Materials and Methods: Spirometry and HRCT thorax were performed on 130 clinically diagnosed COPD patients in this cross-sectional investigation. Quantitative HRCT parameters evaluated: anterior junction line length, sterno-aortic distance, thoracic cage ratio, TCSA/Ht², and tracheal index. Goddard's score, peribronchial thickening, bronchiectasis, and inhomogeneous attenuation were qualitative. We conducted Pearson and Spearman correlation studies between HRCT parameters and PFT indicators (FEV₁, FVC, and FEV₁/FVC).
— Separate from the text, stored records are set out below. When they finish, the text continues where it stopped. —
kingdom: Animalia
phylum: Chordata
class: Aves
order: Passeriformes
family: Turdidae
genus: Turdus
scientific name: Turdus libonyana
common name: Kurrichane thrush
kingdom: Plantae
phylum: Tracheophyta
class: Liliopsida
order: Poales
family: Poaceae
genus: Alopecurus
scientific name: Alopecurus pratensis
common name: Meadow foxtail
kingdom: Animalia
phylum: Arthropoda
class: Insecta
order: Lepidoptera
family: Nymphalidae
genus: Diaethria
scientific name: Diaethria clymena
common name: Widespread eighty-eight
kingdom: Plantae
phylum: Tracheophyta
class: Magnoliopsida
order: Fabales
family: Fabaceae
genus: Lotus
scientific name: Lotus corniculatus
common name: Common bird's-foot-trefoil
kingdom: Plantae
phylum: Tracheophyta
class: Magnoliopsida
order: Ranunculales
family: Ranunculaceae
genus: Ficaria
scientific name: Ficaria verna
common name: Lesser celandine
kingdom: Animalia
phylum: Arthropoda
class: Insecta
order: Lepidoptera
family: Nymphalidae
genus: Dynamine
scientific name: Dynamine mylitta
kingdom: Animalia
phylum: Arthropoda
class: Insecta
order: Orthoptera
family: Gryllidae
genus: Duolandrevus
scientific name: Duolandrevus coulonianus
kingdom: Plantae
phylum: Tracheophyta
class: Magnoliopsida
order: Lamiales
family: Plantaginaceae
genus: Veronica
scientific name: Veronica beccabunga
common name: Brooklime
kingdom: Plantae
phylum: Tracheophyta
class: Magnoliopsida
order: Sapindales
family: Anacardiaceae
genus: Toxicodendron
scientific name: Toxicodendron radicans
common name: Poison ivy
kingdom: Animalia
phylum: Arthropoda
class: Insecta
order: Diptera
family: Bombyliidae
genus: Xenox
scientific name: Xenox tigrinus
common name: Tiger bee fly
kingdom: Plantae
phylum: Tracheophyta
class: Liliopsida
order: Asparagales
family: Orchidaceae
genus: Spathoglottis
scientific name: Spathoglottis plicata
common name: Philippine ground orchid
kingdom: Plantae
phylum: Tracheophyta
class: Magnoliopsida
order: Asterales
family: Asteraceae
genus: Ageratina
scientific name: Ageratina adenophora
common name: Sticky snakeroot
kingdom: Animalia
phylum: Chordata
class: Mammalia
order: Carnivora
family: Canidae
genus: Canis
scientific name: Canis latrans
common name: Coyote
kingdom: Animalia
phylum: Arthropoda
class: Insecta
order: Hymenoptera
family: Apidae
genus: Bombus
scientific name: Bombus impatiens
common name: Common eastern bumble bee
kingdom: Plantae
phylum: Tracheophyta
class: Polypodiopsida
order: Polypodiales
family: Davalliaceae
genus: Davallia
Results: Significant negative correlations were observed between FEV₁ and structural parameters such as sterno-aortic distance ((r = –0.492, p < 0.001), thoracic cage ratio (r = –0.432, p < 0.001), and TCSA/Ht² (r = –0.501, p < 0.00). Goddard’s score and inhomogeneous attenuation showed the strongest inverse correlations with both FEV₁ (ρ = –0.704, –0.637) and FVC (ρ = –0.658, –0.638). The FEV₁/FVC ratio showed weaker but significant positive correlations with some HRCT features, notably inhomogeneous attenuation (ρ = 0.288, p = 0.001). Tracheal index showed no significant correlation with FEV₁ or FVC.
Conclusion: HRCT parameters, particularly TCSA/Ht² and Goddard’s scoring, correlate strongly with pulmonary function, indicating their utility as imaging biomarkers for disease severity in COPD. HRCT can complement spirometry in assessing structural and functional impairment, enabling a more comprehensive evaluation of COPD.